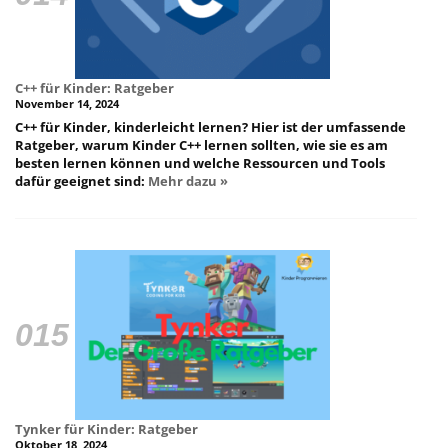
C++ für Kinder: Ratgeber
November 14, 2024
C++ für Kinder, kinderleicht lernen? Hier ist der umfassende
Ratgeber, warum Kinder C++ lernen sollten, wie sie es am
besten lernen können und welche Ressourcen und Tools
dafür geeignet sind:
Mehr dazu »
Tynker für Kinder: Ratgeber
Oktober 18, 2024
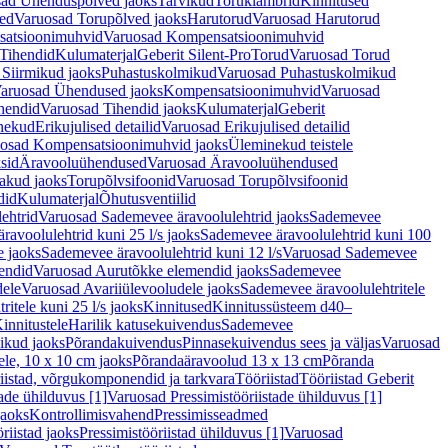
ad Ühenduspõlved jaoks
Tarvikud
Toruklambrid
Kinnitused
ed
Varuosad Torupõlved jaoks
Harutorud
Varuosad Harutorud
atsioonimuhvid
Varuosad Kompensatsioonimuhvid
Tihendid
Kulumaterjal
Geberit Silent-Pro
Torud
Varuosad Torud
Siirmikud jaoks
Puhastuskolmikud
Varuosad Puhastuskolmikud
aruosad Ühendused jaoks
Kompensatsioonimuhvid
Varuosad
hendid
Varuosad Tihendid jaoks
Kulumaterjal
Geberit
nekud
Erikujulised detailid
Varuosad Erikujulised detailid
osad Kompensatsioonimuhvid jaoks
Üleminekud teistele
sid
Äravooluühendused
Varuosad Äravooluühendused
akud jaoks
Torupõlvsifoonid
Varuosad Torupõlvsifoonid
did
Kulumaterjal
Õhutusventiilid
ehtrid
Varuosad Sademevee äravoolulehtrid jaoks
Sademevee
avoolulehtrid kuni 25 l/s jaoks
Sademevee äravoolulehtrid kuni 100
e jaoks
Sademevee äravoolulehtrid kuni 12 l/s
Varuosad Sademevee
endid
Varuosad Aurutõkke elemendid jaoks
Sademevee
dele
Varuosad Avariiülevooludele jaoks
Sademevee äravoolulehtritele
itele kuni 25 l/s jaoks
Kinnitused
Kinnitussüsteem d40–
innitustele
Harilik katusekuivendus
Sademevee
ikud jaoks
Põrandakuivendus
Pinnasekuivendus sees ja väljas
Varuosad
ele, 10 x 10 cm jaoks
Põrandaäravoolud 13 x 13 cm
Põranda
iistad, võrgukomponendid ja tarkvara
Tööriistad
Tööriistad Geberit
tade ühilduvus [1]
Varuosad Pressimistööriistade ühilduvus [1]
jaoks
Kontrollimisvahend
Pressimisseadmed
riistad jaoks
Pressimistööriistad ühilduvus [1]
Varuosad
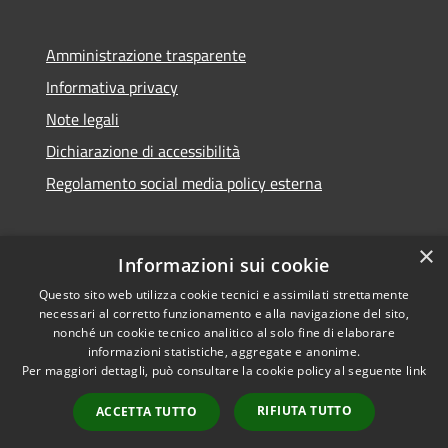
Amministrazione trasparente
Informativa privacy
Note legali
Dichiarazione di accessibilità
Regolamento social media policy esterna
×
Informazioni sui cookie
Questo sito web utilizza cookie tecnici e assimilati strettamente
RSS
Copyright © 2026 • Comune di
necessari al corretto funzionamento e alla navigazione del sito,
Accessibilità
Santa Teresa Gallura •
nonché un cookie tecnico analitico al solo fine di elaborare
informazioni statistiche, aggregate e anonime.
Privacy
Municipium
Powered by
•
Per maggiori dettagli, può consultare la cookie policy al seguente
link
Cookie
Accesso redazione
Mappa del sito
RIFIUTA TUTTO
ACCETTA TUTTO
WebMail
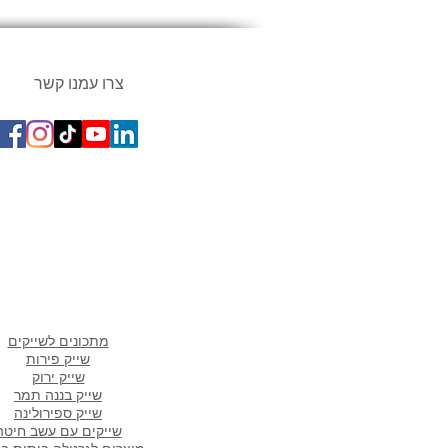
צרו עמנו קשר
מתכונים פופולארים ב
מתכונים לשייקים
שייק פירות
שייק ירוק
שייק בננה תמר
שייק ספירולינה
שייקים עם עשב חיטה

==============================

■ **THE TASK**
Once the images are dropped, set down the remaining material word for word.

■ **FINISHED TASK**
C++ für Kinder: Ratgeber
November 14, 2024
C++ für Kinder, kinderleicht lernen? Hier ist der umfassende
Ratgeber, warum Kinder C++ lernen sollten, wie sie es am
besten lernen können und welche Ressourcen und Tools
dafür geeignet sind:
Mehr dazu »
Tynker für Kinder: Ratgeber
Oktober 18, 2024
ad Ühenduspõlved jaoks
Tarvikud
Toruklambrid
Kinnitused
ed
Varuosad Torupõlved jaoks
Harutorud
Varuosad Harutorud
atsioonimuhvid
Varuosad Kompensatsioonimuhvid
Tihendid
Kulumaterjal
Geberit Silent-Pro
Torud
Varuosad Torud
Siirmikud jaoks
Puhastuskolmikud
Varuosad Puhastuskolmikud
aruosad Ühendused jaoks
Kompensatsioonimuhvid
Varuosad
hendid
Varuosad Tihendid jaoks
Kulumaterjal
Geberit
nekud
Erikujulised detailid
Varuosad Erikujulised detailid
osad Kompensatsioonimuhvid jaoks
Üleminekud teistele
sid
Äravooluühendused
Varuosad Äravooluühendused
akud jaoks
Torupõlvsifoonid
Varuosad Torupõlvsifoonid
did
Kulumaterjal
Õhutusventiilid
ehtrid
Varuosad Sademevee äravoolulehtrid jaoks
Sademevee
avoolulehtrid kuni 25 l/s jaoks
Sademevee äravoolulehtrid kuni 100
e jaoks
Sademevee äravoolulehtrid kuni 12 l/s
Varuosad Sademevee
endid
Varuosad Aurutõkke elemendid jaoks
Sademevee
dele
Varuosad Avariiülevooludele jaoks
Sademevee äravoolulehtritele
itele kuni 25 l/s jaoks
Kinnitused
Kinnitussüsteem d40–
innitustele
Harilik katusekuivendus
Sademevee
ikud jaoks
Põrandakuivendus
Pinnasekuivendus sees ja väljas
Varuosad
ele, 10 x 10 cm jaoks
Põrandaäravoolud 13 x 13 cm
Põranda
iistad, võrgukomponendid ja tarkvara
Tööriistad
Tööriistad Geberit
tade ühilduvus [1]
Varuosad Pressimistööriistade ühilduvus [1]
jaoks
Kontrollimisvahend
Pressimisseadmed
riistad jaoks
Pressimistööriistad ühilduvus [1]
Varuosad
Amministrazione trasparente
Informativa privacy
Note legali
Dichiarazione di accessibilità
Regolamento social media policy esterna
×
Informazioni sui cookie
Questo sito web utilizza cookie tecnici e assimilati strettamente
RSS
Copyright © 2026 • Comune di
necessari al corretto funzionamento e alla navigazione del sito,
Accessibilità
Santa Teresa Gallura •
nonché un cookie tecnico analitico al solo fine di elaborare
informazioni statistiche, aggregate e anonime.
Privacy
Municipium
Powered by
•
Per maggiori dettagli, può consultare la cookie policy al seguente
link
Cookie
Accesso redazione
Mappa del sito
RIFIUTA TUTTO
ACCETTA TUTTO
WebMail
צרו עמנו קשר
מתכונים פופולארים ב
מתכונים לשייקים
שייק פירות
שייק ירוק
שייק בננה תמר
שייק ספירולינה
שייקים עם עשב חיטה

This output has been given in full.